## 问题 a:
请列出下面这篇关于分数阶混沌系统同步的摘要中给出的全部关键词。

## 节选段落:
+++

不确定扰动分数阶混沌系统自适应Terminal滑模同步
2017-07-12邵克勇王季驰于叶强
邵克勇+王季驰+于叶强
摘 要:针对带扰动不确定分数阶混沌系统的同步问题,基于自适应Terminal滑模控制,设计了一种分数阶非奇异Terminal滑模面,保证误差系统沿着滑模面在有限时间内稳定至平衡点,在系统外部扰动和不确定性的边界事先未知的情况,设计了自适应控制率,在线估计未知边界,使得同步误差轨迹能到达滑模面。最后,以三维分数阶Chen系统和四维分数阶Lorenz超混沌系统为例,利用所设计的自适应Terminal滑模控制器进行同步仿真,验证了所给方法是有效性和可行性。
关键词:混沌同步;分数阶非奇异Terminal滑模;自适应控制;分数阶混沌系统
Abstract: In this paper, the problem of synchronization of uncertain fractional order chaotic systems with disturbance is investigated based on adaptive terminal sliding mode control method. First, a new non-singular fractional order terminal sliding surface with strong robustness is designed to guarantee finite-time convergence to the equilibrium of the error dynamics in the sliding mode. Then, for the case that the bounds of the uncertainties and external disturbances are assumed to be unknown in advance, an adaptive control law is proposed to estimate the unknown bounds online, and force the trajectory of the synchronization error system onto the sliding surface. Finally, numerical simulations on synchronizing Chen chaotic system and hyperchaos Lorenz are carried out separately. The simulation results show the effectiveness and feasibility of the adaptive terminal sliding mode controller.

+++

## 可用数据:
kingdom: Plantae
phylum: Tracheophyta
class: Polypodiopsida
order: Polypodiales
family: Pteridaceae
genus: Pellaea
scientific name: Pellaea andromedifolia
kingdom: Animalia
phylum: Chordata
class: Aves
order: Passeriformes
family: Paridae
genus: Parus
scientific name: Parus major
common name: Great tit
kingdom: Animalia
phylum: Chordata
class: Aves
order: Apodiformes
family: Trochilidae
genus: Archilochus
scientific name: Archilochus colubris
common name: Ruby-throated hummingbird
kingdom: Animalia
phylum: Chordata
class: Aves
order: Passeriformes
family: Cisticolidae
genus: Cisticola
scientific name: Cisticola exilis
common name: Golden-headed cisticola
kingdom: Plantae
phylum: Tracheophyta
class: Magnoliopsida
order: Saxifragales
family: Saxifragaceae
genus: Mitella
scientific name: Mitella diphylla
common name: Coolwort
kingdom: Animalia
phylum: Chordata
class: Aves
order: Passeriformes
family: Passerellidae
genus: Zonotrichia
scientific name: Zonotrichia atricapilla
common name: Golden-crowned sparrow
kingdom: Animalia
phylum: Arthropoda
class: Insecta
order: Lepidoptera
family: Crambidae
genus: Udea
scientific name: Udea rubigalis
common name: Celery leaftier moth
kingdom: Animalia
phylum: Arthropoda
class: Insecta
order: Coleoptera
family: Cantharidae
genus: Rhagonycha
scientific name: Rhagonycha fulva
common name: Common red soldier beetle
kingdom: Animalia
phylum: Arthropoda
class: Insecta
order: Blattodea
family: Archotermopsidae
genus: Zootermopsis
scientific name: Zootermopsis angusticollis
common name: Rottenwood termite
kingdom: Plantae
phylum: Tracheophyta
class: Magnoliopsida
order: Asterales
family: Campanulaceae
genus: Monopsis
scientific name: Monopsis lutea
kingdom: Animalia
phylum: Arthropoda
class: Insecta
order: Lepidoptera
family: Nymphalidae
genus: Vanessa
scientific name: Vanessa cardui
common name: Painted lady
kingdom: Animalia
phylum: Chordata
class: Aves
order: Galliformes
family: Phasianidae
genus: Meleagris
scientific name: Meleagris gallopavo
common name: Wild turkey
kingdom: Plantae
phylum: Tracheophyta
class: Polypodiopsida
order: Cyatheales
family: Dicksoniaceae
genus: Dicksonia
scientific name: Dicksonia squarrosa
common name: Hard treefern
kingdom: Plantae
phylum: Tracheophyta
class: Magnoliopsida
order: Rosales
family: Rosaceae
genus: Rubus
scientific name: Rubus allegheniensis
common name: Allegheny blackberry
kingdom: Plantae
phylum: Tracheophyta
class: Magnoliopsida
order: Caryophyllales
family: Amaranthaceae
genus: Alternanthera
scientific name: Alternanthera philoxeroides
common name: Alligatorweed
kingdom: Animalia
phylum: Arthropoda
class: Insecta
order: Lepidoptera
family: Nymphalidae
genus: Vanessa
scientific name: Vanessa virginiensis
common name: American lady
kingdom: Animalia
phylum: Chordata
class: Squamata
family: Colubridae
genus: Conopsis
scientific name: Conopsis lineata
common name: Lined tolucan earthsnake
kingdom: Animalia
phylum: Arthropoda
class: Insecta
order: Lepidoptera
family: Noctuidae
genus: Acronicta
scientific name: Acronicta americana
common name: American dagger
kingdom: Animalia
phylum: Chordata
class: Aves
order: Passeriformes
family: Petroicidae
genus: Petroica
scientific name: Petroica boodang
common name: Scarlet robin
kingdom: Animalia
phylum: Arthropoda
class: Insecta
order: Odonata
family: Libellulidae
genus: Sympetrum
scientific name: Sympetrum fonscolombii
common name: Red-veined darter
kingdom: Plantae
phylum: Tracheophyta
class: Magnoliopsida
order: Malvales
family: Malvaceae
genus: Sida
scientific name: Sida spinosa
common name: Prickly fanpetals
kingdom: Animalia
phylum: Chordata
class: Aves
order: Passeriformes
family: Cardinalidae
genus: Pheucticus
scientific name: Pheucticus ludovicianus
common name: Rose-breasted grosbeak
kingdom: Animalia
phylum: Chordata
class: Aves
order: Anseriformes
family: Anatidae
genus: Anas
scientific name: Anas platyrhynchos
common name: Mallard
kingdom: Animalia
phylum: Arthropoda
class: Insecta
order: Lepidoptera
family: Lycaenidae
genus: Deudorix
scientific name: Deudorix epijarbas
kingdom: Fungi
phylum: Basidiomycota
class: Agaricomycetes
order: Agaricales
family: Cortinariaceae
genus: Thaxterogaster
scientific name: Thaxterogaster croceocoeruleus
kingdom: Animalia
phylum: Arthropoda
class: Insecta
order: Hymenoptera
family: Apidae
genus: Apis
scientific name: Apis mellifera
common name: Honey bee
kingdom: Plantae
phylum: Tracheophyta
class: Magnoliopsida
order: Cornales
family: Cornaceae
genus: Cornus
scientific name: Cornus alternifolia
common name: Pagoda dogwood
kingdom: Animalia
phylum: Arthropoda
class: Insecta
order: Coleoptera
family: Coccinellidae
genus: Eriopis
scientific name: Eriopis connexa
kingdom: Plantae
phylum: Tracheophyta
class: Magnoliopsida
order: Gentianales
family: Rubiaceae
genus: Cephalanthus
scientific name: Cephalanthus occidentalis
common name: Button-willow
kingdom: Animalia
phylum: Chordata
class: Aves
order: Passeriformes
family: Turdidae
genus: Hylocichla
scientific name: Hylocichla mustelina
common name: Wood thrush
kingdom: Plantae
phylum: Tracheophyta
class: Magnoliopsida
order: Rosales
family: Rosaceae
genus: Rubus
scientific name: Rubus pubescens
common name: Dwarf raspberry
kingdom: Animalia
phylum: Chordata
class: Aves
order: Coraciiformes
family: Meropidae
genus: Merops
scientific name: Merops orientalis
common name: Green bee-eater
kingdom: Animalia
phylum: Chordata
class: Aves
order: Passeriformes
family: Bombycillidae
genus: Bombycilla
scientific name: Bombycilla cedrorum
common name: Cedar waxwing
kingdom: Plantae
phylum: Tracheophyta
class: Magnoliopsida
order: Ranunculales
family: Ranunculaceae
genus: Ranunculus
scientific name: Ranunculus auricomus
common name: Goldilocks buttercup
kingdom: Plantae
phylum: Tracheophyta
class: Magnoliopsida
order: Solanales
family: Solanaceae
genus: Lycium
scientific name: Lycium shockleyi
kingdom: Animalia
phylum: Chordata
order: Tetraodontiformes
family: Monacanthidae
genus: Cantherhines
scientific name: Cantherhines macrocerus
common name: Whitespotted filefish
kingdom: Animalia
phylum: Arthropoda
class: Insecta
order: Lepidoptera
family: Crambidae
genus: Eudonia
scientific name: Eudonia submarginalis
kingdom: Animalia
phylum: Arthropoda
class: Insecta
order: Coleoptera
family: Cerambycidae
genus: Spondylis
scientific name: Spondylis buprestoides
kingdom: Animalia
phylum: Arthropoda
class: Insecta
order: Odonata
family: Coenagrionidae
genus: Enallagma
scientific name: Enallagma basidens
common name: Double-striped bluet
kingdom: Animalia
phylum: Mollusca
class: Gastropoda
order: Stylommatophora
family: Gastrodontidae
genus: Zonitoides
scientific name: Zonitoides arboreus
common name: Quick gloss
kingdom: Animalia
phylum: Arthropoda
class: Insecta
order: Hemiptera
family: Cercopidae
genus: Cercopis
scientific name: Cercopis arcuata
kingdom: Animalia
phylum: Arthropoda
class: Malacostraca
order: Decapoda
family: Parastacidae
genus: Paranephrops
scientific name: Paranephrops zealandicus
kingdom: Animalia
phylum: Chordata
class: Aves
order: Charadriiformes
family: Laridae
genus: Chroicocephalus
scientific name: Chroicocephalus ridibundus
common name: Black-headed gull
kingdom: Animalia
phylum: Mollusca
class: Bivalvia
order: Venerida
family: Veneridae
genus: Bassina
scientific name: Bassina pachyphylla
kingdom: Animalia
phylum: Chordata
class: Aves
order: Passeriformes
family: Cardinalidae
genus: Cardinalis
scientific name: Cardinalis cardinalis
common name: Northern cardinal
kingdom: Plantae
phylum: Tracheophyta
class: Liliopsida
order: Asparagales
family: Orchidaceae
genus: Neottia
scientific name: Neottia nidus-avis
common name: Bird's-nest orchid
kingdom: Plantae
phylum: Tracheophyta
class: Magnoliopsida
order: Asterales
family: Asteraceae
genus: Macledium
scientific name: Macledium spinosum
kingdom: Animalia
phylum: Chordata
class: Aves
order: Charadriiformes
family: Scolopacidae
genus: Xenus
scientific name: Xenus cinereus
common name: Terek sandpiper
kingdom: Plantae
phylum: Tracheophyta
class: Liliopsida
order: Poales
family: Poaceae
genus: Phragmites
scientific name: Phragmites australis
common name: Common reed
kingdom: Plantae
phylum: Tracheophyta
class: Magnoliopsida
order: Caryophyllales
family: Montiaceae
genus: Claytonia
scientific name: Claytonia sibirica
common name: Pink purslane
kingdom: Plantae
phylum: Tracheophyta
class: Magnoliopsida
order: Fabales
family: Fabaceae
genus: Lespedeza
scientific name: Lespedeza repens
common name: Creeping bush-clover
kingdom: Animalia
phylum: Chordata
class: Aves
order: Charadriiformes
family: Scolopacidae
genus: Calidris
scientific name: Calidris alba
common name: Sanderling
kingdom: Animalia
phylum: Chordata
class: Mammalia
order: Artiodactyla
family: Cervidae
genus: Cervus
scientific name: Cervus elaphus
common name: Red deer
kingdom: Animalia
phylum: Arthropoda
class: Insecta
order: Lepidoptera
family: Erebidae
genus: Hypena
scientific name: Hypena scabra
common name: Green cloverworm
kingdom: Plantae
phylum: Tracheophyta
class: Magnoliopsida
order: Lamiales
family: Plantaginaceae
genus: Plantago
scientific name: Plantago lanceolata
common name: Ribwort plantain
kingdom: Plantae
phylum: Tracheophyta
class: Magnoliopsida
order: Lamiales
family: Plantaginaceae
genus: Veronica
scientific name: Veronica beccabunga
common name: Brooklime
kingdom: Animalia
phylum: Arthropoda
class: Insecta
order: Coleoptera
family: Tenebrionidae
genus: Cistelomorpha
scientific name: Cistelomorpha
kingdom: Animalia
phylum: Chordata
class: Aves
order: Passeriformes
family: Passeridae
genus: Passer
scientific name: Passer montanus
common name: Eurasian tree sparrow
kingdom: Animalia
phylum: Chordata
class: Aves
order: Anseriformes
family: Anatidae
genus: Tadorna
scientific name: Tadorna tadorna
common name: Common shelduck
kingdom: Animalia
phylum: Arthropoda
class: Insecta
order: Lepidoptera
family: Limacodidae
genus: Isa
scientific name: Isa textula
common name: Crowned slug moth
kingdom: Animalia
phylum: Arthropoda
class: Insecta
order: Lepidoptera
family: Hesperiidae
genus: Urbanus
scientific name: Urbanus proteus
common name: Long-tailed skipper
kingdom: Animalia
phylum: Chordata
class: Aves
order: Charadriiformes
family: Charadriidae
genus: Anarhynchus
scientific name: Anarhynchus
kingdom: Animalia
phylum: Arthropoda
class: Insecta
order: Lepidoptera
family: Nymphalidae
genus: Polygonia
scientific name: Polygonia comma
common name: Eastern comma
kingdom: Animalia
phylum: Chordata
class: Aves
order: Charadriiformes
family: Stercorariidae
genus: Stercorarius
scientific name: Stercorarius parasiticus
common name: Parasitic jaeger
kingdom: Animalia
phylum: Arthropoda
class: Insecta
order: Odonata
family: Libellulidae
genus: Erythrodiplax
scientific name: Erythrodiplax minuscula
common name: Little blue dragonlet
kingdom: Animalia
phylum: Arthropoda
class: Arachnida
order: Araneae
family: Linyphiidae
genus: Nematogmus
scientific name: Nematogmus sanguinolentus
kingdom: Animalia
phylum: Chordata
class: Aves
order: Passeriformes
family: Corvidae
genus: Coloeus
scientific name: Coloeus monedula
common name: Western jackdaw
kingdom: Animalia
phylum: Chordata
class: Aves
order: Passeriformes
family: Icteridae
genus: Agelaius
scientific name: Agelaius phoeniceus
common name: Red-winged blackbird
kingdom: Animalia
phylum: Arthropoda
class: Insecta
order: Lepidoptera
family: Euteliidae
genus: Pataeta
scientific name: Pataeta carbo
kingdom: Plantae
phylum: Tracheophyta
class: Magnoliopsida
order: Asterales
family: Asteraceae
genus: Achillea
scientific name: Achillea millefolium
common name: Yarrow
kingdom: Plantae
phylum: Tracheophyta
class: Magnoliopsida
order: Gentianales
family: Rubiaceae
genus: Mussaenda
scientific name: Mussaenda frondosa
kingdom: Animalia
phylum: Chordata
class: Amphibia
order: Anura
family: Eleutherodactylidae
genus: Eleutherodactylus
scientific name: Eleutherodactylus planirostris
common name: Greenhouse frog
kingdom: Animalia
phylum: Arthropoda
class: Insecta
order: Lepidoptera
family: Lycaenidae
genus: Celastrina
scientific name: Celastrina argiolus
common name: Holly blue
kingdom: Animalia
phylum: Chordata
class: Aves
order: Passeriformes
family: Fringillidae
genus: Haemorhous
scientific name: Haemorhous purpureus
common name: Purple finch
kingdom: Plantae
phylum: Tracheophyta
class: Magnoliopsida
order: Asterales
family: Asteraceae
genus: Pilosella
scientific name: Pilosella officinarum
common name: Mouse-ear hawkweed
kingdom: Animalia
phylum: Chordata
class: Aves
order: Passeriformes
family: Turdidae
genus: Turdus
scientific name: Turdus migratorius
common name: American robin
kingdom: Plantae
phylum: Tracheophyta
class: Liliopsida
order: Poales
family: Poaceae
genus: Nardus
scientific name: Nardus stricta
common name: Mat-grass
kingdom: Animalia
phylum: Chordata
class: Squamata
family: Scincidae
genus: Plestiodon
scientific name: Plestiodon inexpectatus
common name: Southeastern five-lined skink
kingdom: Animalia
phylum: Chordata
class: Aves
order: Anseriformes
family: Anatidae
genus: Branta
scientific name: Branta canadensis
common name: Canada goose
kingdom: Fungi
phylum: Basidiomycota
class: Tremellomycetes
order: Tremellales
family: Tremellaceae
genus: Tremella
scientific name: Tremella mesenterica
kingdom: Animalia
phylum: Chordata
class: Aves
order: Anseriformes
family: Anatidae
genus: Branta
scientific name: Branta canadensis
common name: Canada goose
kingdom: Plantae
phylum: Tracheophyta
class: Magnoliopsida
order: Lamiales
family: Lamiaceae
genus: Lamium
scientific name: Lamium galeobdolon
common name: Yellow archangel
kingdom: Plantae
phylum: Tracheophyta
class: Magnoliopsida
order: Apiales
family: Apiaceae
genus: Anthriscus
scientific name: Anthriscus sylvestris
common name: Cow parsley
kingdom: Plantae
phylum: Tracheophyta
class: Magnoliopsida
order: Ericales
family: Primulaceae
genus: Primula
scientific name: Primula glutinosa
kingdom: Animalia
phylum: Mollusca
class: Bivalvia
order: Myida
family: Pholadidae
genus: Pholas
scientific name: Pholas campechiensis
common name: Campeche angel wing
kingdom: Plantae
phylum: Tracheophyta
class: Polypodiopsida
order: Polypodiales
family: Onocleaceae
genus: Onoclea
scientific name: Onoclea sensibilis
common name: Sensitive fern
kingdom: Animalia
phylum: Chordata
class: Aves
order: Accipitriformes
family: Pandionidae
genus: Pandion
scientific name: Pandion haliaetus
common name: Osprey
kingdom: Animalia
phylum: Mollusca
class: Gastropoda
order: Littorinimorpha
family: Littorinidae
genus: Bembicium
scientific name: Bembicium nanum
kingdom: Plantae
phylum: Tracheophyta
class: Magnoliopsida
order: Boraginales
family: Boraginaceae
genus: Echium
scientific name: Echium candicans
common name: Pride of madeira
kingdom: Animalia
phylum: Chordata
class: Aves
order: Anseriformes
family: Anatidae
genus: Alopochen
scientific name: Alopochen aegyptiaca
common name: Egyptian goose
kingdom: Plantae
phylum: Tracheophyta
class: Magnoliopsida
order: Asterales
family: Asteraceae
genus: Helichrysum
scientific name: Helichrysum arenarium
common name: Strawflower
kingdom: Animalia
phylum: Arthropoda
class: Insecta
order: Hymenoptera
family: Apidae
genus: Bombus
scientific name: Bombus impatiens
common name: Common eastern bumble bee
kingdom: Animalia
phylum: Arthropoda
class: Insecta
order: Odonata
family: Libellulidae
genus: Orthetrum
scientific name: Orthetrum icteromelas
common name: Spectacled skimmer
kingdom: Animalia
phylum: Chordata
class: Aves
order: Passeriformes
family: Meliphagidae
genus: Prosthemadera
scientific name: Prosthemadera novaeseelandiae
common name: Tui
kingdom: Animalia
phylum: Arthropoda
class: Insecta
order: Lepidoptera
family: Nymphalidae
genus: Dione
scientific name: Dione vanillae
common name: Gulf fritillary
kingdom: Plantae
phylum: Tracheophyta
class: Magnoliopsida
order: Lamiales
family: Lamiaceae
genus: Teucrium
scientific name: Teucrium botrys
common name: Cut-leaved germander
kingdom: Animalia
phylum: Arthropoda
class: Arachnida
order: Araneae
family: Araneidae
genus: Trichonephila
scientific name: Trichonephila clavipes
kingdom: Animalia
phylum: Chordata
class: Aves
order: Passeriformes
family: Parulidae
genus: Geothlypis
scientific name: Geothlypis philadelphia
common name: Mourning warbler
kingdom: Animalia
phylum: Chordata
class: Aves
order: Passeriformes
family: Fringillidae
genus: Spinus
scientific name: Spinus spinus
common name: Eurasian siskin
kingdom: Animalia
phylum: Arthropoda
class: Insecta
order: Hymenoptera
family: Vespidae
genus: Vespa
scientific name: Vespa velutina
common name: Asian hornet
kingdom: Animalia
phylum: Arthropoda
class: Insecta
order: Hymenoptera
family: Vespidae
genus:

+++

## 问题 b:
在上面的数据行中，从包含“scientific name: Echium candicans”的那一行起，一直到包含“scientific name: Trichonephila clavipes”的那一行为止，逐行原样复述，首尾两行都包括在内。

## 输出 a:
混沌同步；分数阶非奇异Terminal滑模；自适应控制；分数阶混沌系统

## 输出 b:
scientific name: Echium candicans
common name: Pride of madeira
kingdom: Animalia
phylum: Chordata
class: Aves
order: Anseriformes
family: Anatidae
genus: Alopochen
scientific name: Alopochen aegyptiaca
common name: Egyptian goose
kingdom: Plantae
phylum: Tracheophyta
class: Magnoliopsida
order: Asterales
family: Asteraceae
genus: Helichrysum
scientific name: Helichrysum arenarium
common name: Strawflower
kingdom: Animalia
phylum: Arthropoda
class: Insecta
order: Hymenoptera
family: Apidae
genus: Bombus
scientific name: Bombus impatiens
common name: Common eastern bumble bee
kingdom: Animalia
phylum: Arthropoda
class: Insecta
order: Odonata
family: Libellulidae
genus: Orthetrum
scientific name: Orthetrum icteromelas
common name: Spectacled skimmer
kingdom: Animalia
phylum: Chordata
class: Aves
order: Passeriformes
family: Meliphagidae
genus: Prosthemadera
scientific name: Prosthemadera novaeseelandiae
common name: Tui
kingdom: Animalia
phylum: Arthropoda
class: Insecta
order: Lepidoptera
family: Nymphalidae
genus: Dione
scientific name: Dione vanillae
common name: Gulf fritillary
kingdom: Plantae
phylum: Tracheophyta
class: Magnoliopsida
order: Lamiales
family: Lamiaceae
genus: Teucrium
scientific name: Teucrium botrys
common name: Cut-leaved germander
kingdom: Animalia
phylum: Arthropoda
class: Arachnida
order: Araneae
family: Araneidae
genus: Trichonephila
scientific name: Trichonephila clavipes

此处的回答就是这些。